Developer Shaftesbury has been given the green light to transform 2 acres (0.8ha) of derelict buildings close to London’s Leicester Square with a retail and restaurant scheme.
Shaftesbury – the company behind the regeneration of London’s Carnaby Street and Seven Dials – has dubbed the scheme Longmartin. It is situated between Long Acre, Upper St Martin’s Lane and Mercer Street and will have a phased opening, with completion set for the end of 2009.
The scheme will create about 85,000 sq ft (7,895 sq m) of retail space split into 30 shops set around a piazza. Longmartin will also comprise restaurants, residential apartments and offices.

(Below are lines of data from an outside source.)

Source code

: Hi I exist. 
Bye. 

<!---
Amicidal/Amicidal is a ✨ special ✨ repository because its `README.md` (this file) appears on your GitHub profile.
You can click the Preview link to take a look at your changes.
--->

New public thoroughfares will be created, linking the courtyard with other retail destinations.
“We won’t be bringing in the standard high street retailers, because the area is well-serviced with mainstream retailers already,” said Shaftesbury director Simon Quayle.
“We want the scheme to have a very strong character. It is unlikely to be the same as either Carnaby Street or Seven Dials, but will still have a unique quality and become a destination in its own right.”

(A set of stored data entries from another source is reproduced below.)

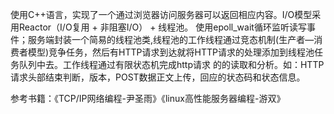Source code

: 使用C++语言，实现了一个通过浏览器访问服务器可以返回相应内容。I/O模型采用Reactor（I/O复用 + 非阻塞I/O） + 线程池。 
使用epoll_wait循环监听读写事件；服务端封装一个简易的线程池类,线程池的工作线程通过竞态机制(生产者—消费者模型)竞争任务，然后有HTTP请求到达就将HTTP请求的处理添加到线程池任务队列中去。工作线程通过有限状态机完成http请求
的的读取和分析。如：HTTP请求头部结束判断，版本，POST数据正文上传，回应的状态码和状态信息。

参考书籍：《TCP/IP网络编程-尹圣雨》《linux高性能服务器编程-游双》
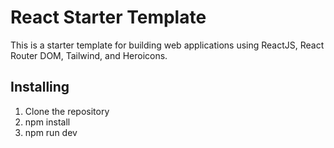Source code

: # React Starter Template
This is a starter template for building web applications using ReactJS, React Router DOM, Tailwind, and Heroicons.

## Installing
1. Clone the repository
2. npm install
3. npm run dev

The retail offer is likely to focus on womenswear, accessories and health and beauty formats, such as walk-in spa centres. Quayle added: “We haven’t finalised what we want in terms of retail, but we believe there is a gap in the market for the pampering type of retail and beauty treatments.”
Quayle said that Longmartin will add something different to Covent Garden. “CapCo is redeveloping the piazza and bringing Londoners back to the area. We want to offer something complementary,” he said.

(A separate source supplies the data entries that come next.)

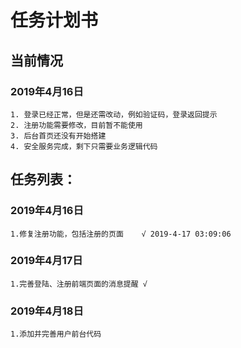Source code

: # 任务计划书
## 当前情况
 ### 2019年4月16日
    1. 登录已经正常，但是还需改动，例如验证码，登录返回提示
    2. 注册功能需要修改，目前暂不能使用
    3. 后台首页还没有开始搭建
    4. 安全服务完成，剩下只需要业务逻辑代码
    
## 任务列表：
### 2019年4月16日
    1.修复注册功能，包括注册的页面    √ 2019-4-17 03:09:06
### 2019年4月17日
    1.完善登陆、注册前端页面的消息提醒 √
### 2019年4月18日
    1.添加并完善用户前台代码
    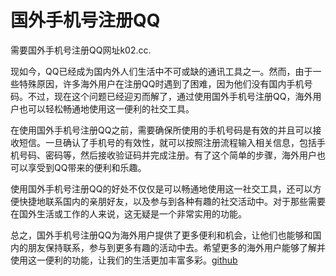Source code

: # 国外手机号注册QQ

需要国外手机号注册QQ网址k02.cc. 

现如今，QQ已经成为国内外人们生活中不可或缺的通讯工具之一。然而，由于一些特殊原因，许多海外用户在注册QQ时遇到了困难，因为他们没有国内手机号码。不过，现在这个问题已经迎刃而解了，通过使用国外手机号注册QQ，海外用户也可以轻松畅通地使用这一便利的社交工具。

在使用国外手机号注册QQ之前，需要确保所使用的手机号码是有效的并且可以接收短信。一旦确认了手机号的有效性，就可以按照注册流程输入相关信息，包括手机号码、密码等，然后接收验证码并完成注册。有了这个简单的步骤，海外用户也可以享受到QQ带来的便利和乐趣。

使用国外手机号注册QQ的好处不仅仅是可以畅通地使用这一社交工具，还可以方便快捷地联系国内的亲朋好友，以及参与到各种有趣的社交活动中。对于那些需要在国外生活或工作的人来说，这无疑是一个非常实用的功能。

总之，国外手机号注册QQ为海外用户提供了更多便利和机会，让他们也能够和国内的朋友保持联系，参与到更多有趣的活动中去。希望更多的海外用户能够了解并使用这一便利的功能，让我们的生活更加丰富多彩。[github](https://github.com)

“Covent Garden is under-serviced in terms of restaurants, so we need to add those too, to make sure shoppers can stay and relax and enjoy the surroundings.”
Construction starts this year and the site incorporates an NCP car park and two derelict buildings. The land is valued at£150 million and is owned by a joint venture between Shaftesbury and The Mercers’ Company.
Shaftesbury took a long-term outlook on Carnaby Street, nursing it back to health after it had floundered for many years. Instead of signing high street retailers, it took lower rents to pull in independent or edgy retailers to create a high-fashion trendsetting destination.